This is the fourth blog related to the use of presidential executive orders in lieu of actual legislation as it relates to federal labor-management (L-M) relations. The first blog discussed the historical use of the executive order. The second blog discussed the challenges caused by the use of the executive order as it relates to official time. The third blog focused on the changing scope of bargaining and the uncertainty it creates.
After Clinton’s and Obama’s executive orders, which expanded the scope of bargaining, many in management felt that the unions were given too much power, and as a result fought for concessions that they had not been able to get. Some that are aligned with the union’s perspective report that any attempt to reorganize in the attempt to increase quality will fail unless the employees have an equal input into the decision-making process. They further argue that the traditional L-M relationships that exist in which there is an adversarial relationship is not well-suited to change the culture because managers are reluctant to give up control.
A labor law attorney that serves in the U.S. Air Force, Major Richard Johnson, acknowledged that the concept of L-M partnership only works when both management and union are after the same things. When the goals are misaligned, conflict occurs. Depending on the attitudes involved, conflicting interests may result in an uncompromising position. Uncompromising positions typically lead to stalemate unless the matter is simply “impact and implementation” bargaining. If the matter is limited to impact and implementation, management can move forward, but the union may put up roadblocks to slow it down.
Since L-M relations are often motivated by different priorities, there is bound to be conflict. Perhaps one of the problems is that union representatives are expected to “fight the good fight.” Rightly or wrongly, union representatives were historically evaluated by their constituents by the number of ULPs, grievances, and demands to bargain that they filed (Tobias, 2004, 28). It was not important if the ULP or grievance was successful, just whether and how many were filed.
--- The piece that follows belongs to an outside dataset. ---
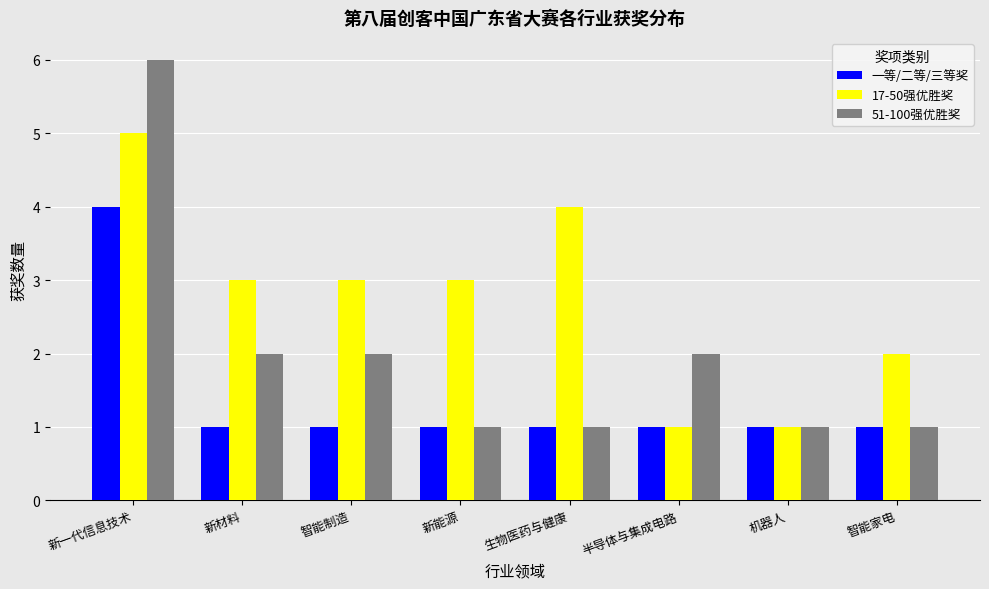

Which series has the widest spread of values?

51-100强优胜奖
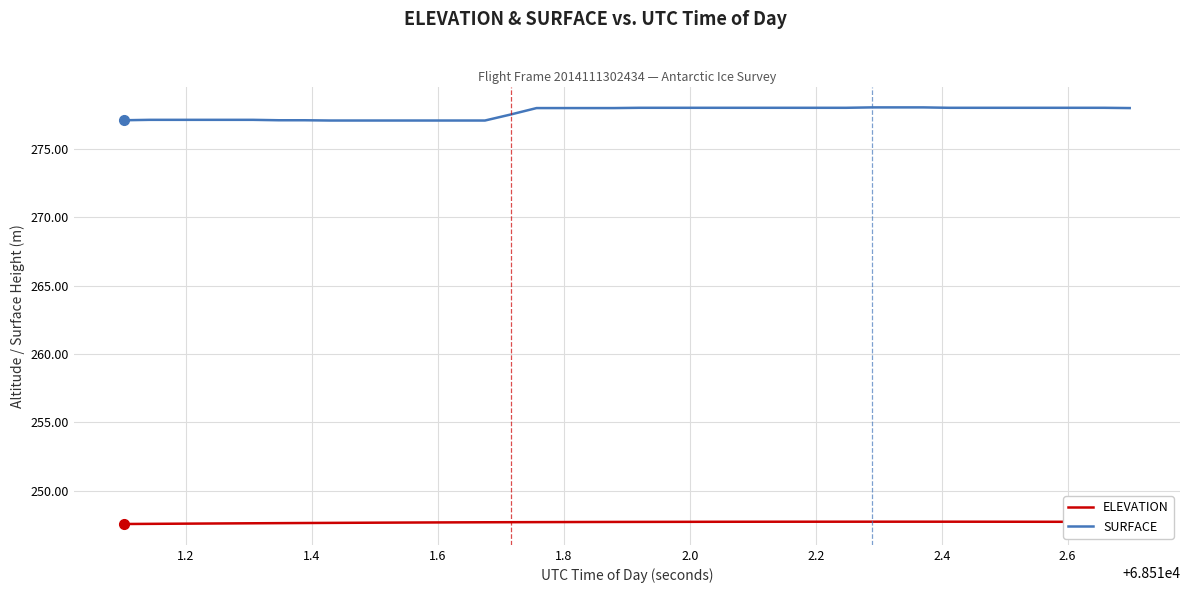

What is the maximum value shown in the chart?

278.0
Managers dislike having to defend themselves from ULPs, whether there is merit to the complaint or not. In fact, it is one reason that relationships between unions and management are as antagonistic as they are. One manager that I worked for reported to our union counterpart, “It’s hard to develop a good relationship when you keep filing frivolous actions against me.”
In all of my dealings with my union colleagues, I have found that there will be disagreements, but there should also be trust. Making promises that one knows cannot be kept will not only hurt one’s credibility, but it will devastate trust. Trust and credibility are essential for any L-M partnership. At times, parties make promises that were made in good faith, but due to circumstances beyond their control, the agreement had to be cancelled. Trust and credibility over the life of the relationship can help weather the storms when things must be modified due to situations beyond one’s control.
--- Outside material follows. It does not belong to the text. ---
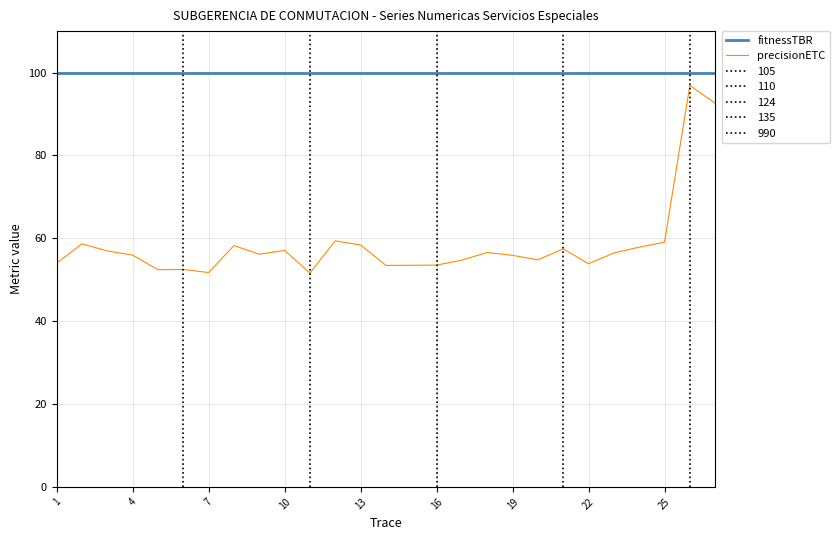

True or false: fitnessTBR and precisionETC cross at least once.

False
Any time there are two parties trying to reach agreement on something, there will eventually be conflict. Having temporary political interference, such as partnerships and forums – or cancelling them at a whim, will not stop the inevitable conflict, but only intensify it.
The federal government has an opportunity before it. It can either do what is necessary to improve federal L-M relations by implementing legislation that provides consistency or it can continue to watch as our presidents swing the pendulum in the favored direction. W. J. Usery, a former Secretary of Labor, insisted that, “[w]e cannot afford to regress down the path of protracted labor-management conflict. Nor can we afford indecision regarding critical issues which demand attention. We must choose, instead, to travel the road of enlightened cooperation between business and labor, each depending on the other.” While the use of executive orders is an important part of the running of the country, changes to the labor-management dynamic should be legislated, and not a subject of an executive order.
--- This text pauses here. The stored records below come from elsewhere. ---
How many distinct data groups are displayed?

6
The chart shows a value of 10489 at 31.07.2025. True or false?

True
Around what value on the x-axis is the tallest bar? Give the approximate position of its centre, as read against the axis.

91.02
The field of federal labor-management relations has multiple perspectives, including a pro-union and a pro-management perspective. It is understood that politicians want to make changes to the processes that are used in federal L-M; however, in order to best conduct the business of the agency, there must be consistency. As presidents come into office and change scope of bargaining and official time to suit their interests, what is left behind is disruption, since the next president will likely change the processes to meet his interests. In order to effectively manage the government’s operations, consistency is important. That consistency can be established by creating legislation, not by executive orders. For that reason, I believe that changes to federal L-M issues should be legislated, not the subject of an executive order. This isn’t to say that the president should be prohibited from having an impact on federal L-M, but that Congress should take action to implement a law that is fair, which would provide the consistency needed. Far too often, individual personalities get in the way of negotiating changes in a timely manner. As a chief negotiator, I was often
stonewalled by a union representative who was opposed to the intended change for personal reasons. Though it is possible to push through to completion, there is usually enough of a roadblock to delay implementation in significant ways.
Realizing that presidents will likely continue to be involved in federal L-M relations, it is imperative that managers and unions work together to build trust. Trust will form the basis for mutual cooperation and allow the relationship to weather the storms caused by executive orders. Even if Congress and the president cooperate and enact legislation impacting federal L-M relations, trust, respect, and mutual cooperation are important considerations to build and maintain effective relationships.